I already love this Baby. WE ALREADY love her! David is so smitten with her. Then again so am I! I have already been sewing dresses for her. In fact as soon as I got the MAYBE that we would get her... I made her a dress right away! I picked out a beautiful blue color that I knew would look good against her beautiful skin.... the skin color we wanted from the beginning ;o)

sigh.... so in love and we still have two weeks to wait! I have to be patient. Afterall... there is a chance that we won't get her. You never know what could happen in two weeks.

I didn't get to spend the first 5 months with her... but I know this foster family is treating her so well. They are angels! Gosh I hope they don't change their minds too! GOSH!

Anyway... back on J! We LOVE the name...

So... although scared... we are hoping that we get to keep little J! We are hoping that it all comes out the way we want. But it is in God's hands. As it always has been his plan for us.

So off to worrying... off to hoping wishing and wondering... but it will be worth it... as long as J is happy and well taken care of... and very very LOVED!

2 weeks will take forever for me! Even if we get her for a little while... I will be happy.
What a journey this will be!

Tuesday, January 5, 2010

Greater than carpet.

I finally have the guts to write something after Bailey's death without crying. I am so heart broken... and have a sense of insecurity that I haven't really felt before. I realized today on the way to work that this comes from Bailey being gone. I no longer have anyone that needs me and loves me unconditionally. I agree that only a pet's love is ever unconditional a human's is only transitional.

The feeling of not having her here to "need me" to take care of her and love her. I miss that so much. I kinda feel lost without her. I am very clingy and uneasy without her. It is so strange.

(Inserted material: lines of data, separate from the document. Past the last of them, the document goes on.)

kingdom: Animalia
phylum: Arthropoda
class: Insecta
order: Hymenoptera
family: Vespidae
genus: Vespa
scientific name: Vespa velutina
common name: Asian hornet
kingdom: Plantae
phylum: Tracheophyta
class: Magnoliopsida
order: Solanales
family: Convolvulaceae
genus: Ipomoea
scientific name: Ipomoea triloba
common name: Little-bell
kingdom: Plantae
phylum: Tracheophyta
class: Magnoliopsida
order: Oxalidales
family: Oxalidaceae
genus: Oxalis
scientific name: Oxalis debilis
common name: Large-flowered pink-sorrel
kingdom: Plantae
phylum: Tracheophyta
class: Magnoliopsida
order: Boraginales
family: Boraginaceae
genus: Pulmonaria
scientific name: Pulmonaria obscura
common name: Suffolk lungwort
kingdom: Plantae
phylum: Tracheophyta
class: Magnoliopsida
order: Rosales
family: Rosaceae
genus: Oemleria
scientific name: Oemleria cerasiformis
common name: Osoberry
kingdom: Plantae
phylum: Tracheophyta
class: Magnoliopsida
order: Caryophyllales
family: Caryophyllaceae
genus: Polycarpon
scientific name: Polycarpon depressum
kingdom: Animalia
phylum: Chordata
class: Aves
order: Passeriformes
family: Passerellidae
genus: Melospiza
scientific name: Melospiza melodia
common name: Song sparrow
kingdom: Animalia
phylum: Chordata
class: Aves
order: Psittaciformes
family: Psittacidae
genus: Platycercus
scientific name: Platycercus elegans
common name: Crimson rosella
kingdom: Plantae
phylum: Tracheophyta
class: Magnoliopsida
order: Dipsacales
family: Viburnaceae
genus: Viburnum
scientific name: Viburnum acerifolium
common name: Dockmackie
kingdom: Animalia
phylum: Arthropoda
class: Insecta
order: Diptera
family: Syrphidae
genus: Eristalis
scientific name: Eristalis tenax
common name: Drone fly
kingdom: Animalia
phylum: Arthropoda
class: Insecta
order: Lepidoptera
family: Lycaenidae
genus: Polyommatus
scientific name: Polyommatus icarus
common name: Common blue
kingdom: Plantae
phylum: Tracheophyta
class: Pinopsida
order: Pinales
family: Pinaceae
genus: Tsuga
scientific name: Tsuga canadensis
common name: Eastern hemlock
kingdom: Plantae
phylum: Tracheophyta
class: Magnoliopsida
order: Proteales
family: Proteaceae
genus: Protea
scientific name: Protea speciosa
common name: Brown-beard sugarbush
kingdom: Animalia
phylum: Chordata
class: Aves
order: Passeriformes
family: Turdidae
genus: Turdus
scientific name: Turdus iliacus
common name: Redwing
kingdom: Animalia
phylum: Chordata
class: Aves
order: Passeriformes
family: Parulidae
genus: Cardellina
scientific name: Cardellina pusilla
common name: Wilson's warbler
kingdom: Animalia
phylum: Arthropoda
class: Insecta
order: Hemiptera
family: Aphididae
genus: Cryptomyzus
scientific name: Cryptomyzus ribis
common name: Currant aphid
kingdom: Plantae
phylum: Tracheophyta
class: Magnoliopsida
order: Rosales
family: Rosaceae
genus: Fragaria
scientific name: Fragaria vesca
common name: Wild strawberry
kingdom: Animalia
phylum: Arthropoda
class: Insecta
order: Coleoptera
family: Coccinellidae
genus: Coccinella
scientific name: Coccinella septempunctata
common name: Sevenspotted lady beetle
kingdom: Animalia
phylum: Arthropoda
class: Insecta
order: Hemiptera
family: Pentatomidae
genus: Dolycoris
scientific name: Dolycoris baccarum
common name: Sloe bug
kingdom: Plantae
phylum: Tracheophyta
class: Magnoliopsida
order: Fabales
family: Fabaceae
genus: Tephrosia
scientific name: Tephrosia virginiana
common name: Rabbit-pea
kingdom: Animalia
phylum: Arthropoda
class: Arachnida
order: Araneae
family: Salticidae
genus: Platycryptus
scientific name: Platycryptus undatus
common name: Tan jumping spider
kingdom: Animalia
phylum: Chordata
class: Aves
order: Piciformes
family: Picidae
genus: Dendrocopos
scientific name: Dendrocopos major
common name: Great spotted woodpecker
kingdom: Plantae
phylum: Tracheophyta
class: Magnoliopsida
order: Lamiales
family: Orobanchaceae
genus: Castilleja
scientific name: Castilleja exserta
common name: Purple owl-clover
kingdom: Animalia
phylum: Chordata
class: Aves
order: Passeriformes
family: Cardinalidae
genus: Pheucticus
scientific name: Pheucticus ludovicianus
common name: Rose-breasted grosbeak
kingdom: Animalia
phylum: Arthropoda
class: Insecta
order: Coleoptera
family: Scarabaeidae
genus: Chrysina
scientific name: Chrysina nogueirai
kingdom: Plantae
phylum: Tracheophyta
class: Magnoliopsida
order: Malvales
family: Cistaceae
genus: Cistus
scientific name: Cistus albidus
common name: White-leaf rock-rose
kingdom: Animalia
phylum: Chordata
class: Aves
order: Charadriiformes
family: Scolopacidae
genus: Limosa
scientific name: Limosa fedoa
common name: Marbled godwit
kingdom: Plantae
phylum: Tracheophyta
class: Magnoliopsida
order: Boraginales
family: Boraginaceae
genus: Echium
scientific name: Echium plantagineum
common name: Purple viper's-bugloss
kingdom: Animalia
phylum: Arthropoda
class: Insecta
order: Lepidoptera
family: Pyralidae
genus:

I am hoping that I will get that from adopting a child. I need to feel that. In a way deep down I think everyone needs to be needed. Grief is a lot to swallow... and a lot to deal with. It makes you feel like a different person and I KNOW it makes you not the person you used to be. So I guess she was kinda like having a child, one that is needy for you for just about everything. I love to be needed... and I didn't realize just how much that would effect me. But I am so glad I realized it on the way to work today. I was starting to think things were going down hill fast and I didn't know how to stop it. Now I know... it is good to be needed, and I hope I am needed again someday... REAL SOON! :o) God only knows how my heart aches for her. Now I am scared everyone is going to leave me. I hate this broken feeling in my gut. It is so terrible.

My dentist wanted to give me info on getting in touch with his yorkie breeder... and I just can't yet. I don't think I can.... even though people keep telling me I will. No other dog can replace her. I know that is a fact. So if you are reading this, and you sometimes get upset at your pet, or friend or spouse.... realize how much it is nice to be needed... and if that need was taken away you would want it back in an instant. I would clean up pee off the carpet from her accidents in a heart beat with no complaints. I am sooo happy I do not have guilt from getting mad at her, because it was very very rare I got mad at her for it. My love for her was always greater than the carpet and for that I am thankful!